Years ago, I fell in love with the microwave. Or rather, the idea of a machine that can cook in a jiffy. Or a cooking contraption that has a light bulb inside to easily display what's going on inside- unlike an OTG.
Lots of people lamented that they use their microwave only for re-heating. And yet others warned that Microwave cooking is actually harmful for the health.
Microwave was on top priority in my purchase list post marriage and the love affair has started since then.
The first few months I experimented rapidly- I baked cakes, I made carrot halwa, pasta, veggies, chicken, rice, masala peanuts. I experimented with browning, used various modes- convection, grill, micro.
Along with my microwave, I had got a Sanjeev Kapoor cook book and a free cooking class from not Sanjeev Kapoor. This lady went about saying - actually, it is trial and error everytime someone would ask a question on cooking methodology.
Well, I smirked at her and went about doing exactly what she said- Trial and not so many Errors before coming up with my own set of cheat rules for microwave cooking.
- Focus on Positives
The main advantage of microwaving is time saving and the main disadvantage is no browning. So I use this simple rule to decide my cooking mode- When time saving is required- like a caramel pudding that takes a looooong time to get baked in convection mode- I go for a 6 minute microwaving- quick and easy.
Whereas when browning is needed- I go for grill mode after a quick micro mode to "cook" the stuff fast.

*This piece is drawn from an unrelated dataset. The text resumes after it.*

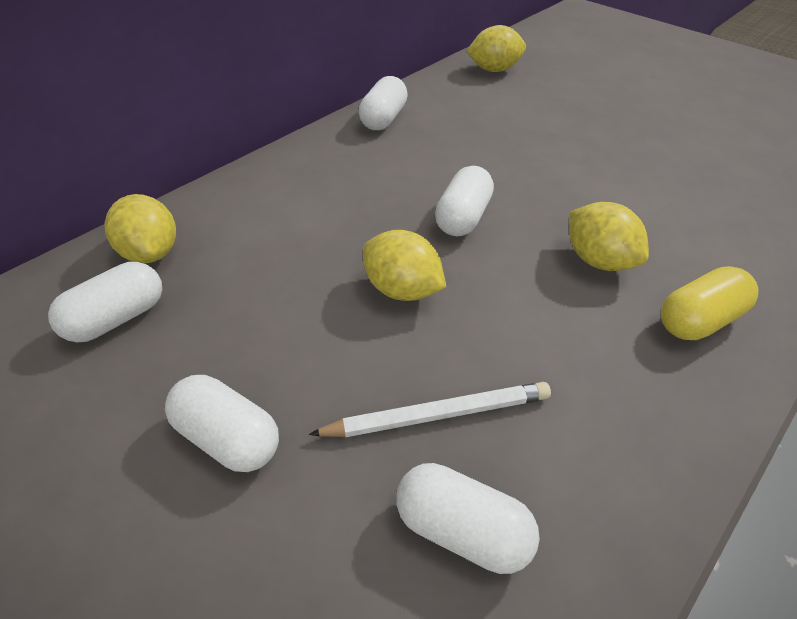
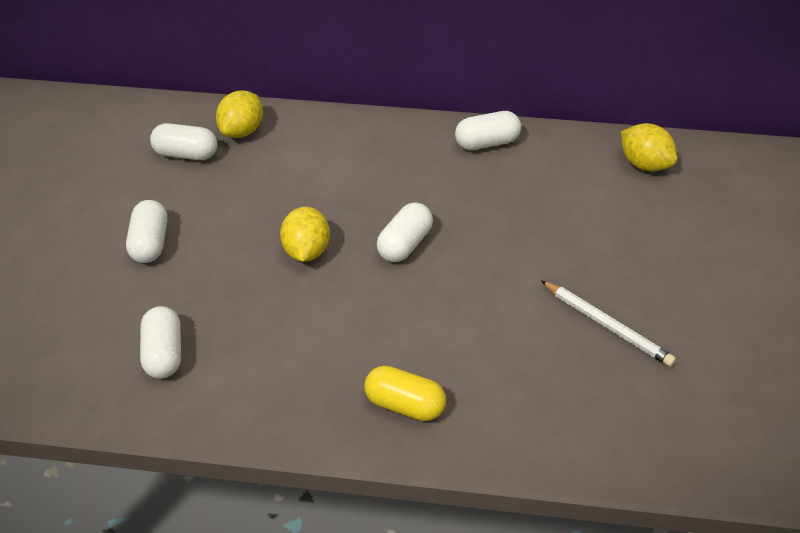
camera: 55 degrees right, 0 degrees up
white pencil [309,382,551,437] -> white pencil moved to [541,280,676,367]
white capsule [435,166,494,236] -> white capsule turned 45 degrees counterclockwise [377,203,433,262]
yellow lemon [569,202,649,271] -> none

- Never Ignore the Experts
I swear by the Sanjeev Kapoor cookbook as it is written for the users of my microwave brand. Whenever I am confused by what power or which mode or how much time, I refer the book and replicate the specifics and make adjustments according to the item I am cooking.
- Compare and Contrast
If it takes as much or more time to cook a particular dish in the microwave as compared to doing on the gas, I don't bother to microwave. Like daals, rajma/ chana/ chole family or rice.

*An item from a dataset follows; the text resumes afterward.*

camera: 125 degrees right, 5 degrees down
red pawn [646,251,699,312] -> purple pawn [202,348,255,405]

Want to have the best of both worlds? The deep rich taste of kadahi masala and the baked notes of the oven- quickly fry the spices / onions in the kadahi and bung the rest of the ingredients with the fried masala into the micro- I often do that with my pasta when I want a combo of fried veggie taste and baked cheese.
- Non Veg
Yes- it cooks as well, sometimes even better in the microwave- I blindly trust the preset "roast chicken" mode for fish, chicken or mutton (keema is what I have tried).
- Cutting Down number of Steps
I really do not like cooking anything that requires too many stages and steps. Therefore the first thing I do when I look at a recipe is to cut down the steps required. Which is what I do when I look at the microwave recipes too. If the steps involved are taking too many dishes or pre cooking various ingredients in separate steps, I rather go for cooking on the gas and vice versa.

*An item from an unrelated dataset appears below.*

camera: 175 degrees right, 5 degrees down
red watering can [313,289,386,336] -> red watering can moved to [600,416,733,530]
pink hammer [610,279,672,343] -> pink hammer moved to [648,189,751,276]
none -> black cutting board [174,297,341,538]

I have discovered a carrot halwa is easier to do in the microwave whereas a kheer is easier on the gas. But again, that's my own perception.
- Want a brown note?
Last evening I was making fish curry. I had two options- to deep fry and dip in the curry or just stew- Stew would be heathy but bland and deep fried would be very very delicious. I choose the best of both worlds- Ground all the usual ingredients, mixed them well with the fish, added a little oil and put the dish in my favourite chicken roast mode. The spices and the fish browned and gave me a pseudo fried feel without the overt oily sensation that lingers after eating fried fish - so healthy & tasty!
So who says Microwave is only good for heating?